To do: Please copy the listing below in its entirety, without alteration.

** Exercise inputs follows **

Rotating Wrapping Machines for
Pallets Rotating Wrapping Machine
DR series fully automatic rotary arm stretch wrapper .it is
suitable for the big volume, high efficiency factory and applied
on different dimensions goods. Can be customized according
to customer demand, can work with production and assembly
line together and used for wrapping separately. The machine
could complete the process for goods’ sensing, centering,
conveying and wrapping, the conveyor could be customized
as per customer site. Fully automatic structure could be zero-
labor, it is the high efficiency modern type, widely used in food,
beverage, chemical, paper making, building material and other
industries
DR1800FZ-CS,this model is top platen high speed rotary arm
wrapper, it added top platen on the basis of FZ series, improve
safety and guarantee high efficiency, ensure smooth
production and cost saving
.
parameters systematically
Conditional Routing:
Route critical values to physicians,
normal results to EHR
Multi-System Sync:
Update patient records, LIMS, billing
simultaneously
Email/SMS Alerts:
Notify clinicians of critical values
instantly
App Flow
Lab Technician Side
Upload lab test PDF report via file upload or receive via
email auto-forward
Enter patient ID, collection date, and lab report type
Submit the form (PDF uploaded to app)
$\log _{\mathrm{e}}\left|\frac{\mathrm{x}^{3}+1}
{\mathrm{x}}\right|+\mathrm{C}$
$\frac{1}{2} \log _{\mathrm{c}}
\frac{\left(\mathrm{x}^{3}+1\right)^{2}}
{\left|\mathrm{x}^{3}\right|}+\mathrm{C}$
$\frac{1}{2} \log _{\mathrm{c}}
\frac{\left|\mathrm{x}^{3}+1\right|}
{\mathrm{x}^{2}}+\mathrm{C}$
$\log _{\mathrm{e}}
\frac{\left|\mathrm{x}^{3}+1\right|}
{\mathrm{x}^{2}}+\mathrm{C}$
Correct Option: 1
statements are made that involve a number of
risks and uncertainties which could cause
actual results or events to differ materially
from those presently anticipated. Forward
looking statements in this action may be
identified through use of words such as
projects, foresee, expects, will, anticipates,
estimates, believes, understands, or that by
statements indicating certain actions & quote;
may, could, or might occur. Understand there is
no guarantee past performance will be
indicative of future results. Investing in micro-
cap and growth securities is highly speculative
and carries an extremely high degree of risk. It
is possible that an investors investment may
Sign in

** End of Exercise inputs **

Response to the task:
Rotating Wrapping Machines for
Pallets Rotating Wrapping Machine
DR series fully automatic rotary arm stretch wrapper .it is
suitable for the big volume, high efficiency factory and applied
on different dimensions goods. Can be customized according
to customer demand, can work with production and assembly
line together and used for wrapping separately. The machine
could complete the process for goods’ sensing, centering,
conveying and wrapping, the conveyor could be customized
as per customer site. Fully automatic structure could be zero-
labor, it is the high efficiency modern type, widely used in food,
beverage, chemical, paper making, building material and other
industries
DR1800FZ-CS,this model is top platen high speed rotary arm
wrapper, it added top platen on the basis of FZ series, improve
safety and guarantee high efficiency, ensure smooth
production and cost saving
.
parameters systematically
Conditional Routing:
Route critical values to physicians,
normal results to EHR
Multi-System Sync:
Update patient records, LIMS, billing
simultaneously
Email/SMS Alerts:
Notify clinicians of critical values
instantly
App Flow
Lab Technician Side
Upload lab test PDF report via file upload or receive via
email auto-forward
Enter patient ID, collection date, and lab report type
Submit the form (PDF uploaded to app)
$\log _{\mathrm{e}}\left|\frac{\mathrm{x}^{3}+1}
{\mathrm{x}}\right|+\mathrm{C}$
$\frac{1}{2} \log _{\mathrm{c}}
\frac{\left(\mathrm{x}^{3}+1\right)^{2}}
{\left|\mathrm{x}^{3}\right|}+\mathrm{C}$
$\frac{1}{2} \log _{\mathrm{c}}
\frac{\left|\mathrm{x}^{3}+1\right|}
{\mathrm{x}^{2}}+\mathrm{C}$
$\log _{\mathrm{e}}
\frac{\left|\mathrm{x}^{3}+1\right|}
{\mathrm{x}^{2}}+\mathrm{C}$
Correct Option: 1
statements are made that involve a number of
risks and uncertainties which could cause
actual results or events to differ materially
from those presently anticipated. Forward
looking statements in this action may be
identified through use of words such as
projects, foresee, expects, will, anticipates,
estimates, believes, understands, or that by
statements indicating certain actions & quote;
may, could, or might occur. Understand there is
no guarantee past performance will be
indicative of future results. Investing in micro-
cap and growth securities is highly speculative
and carries an extremely high degree of risk. It
is possible that an investors investment may
Sign in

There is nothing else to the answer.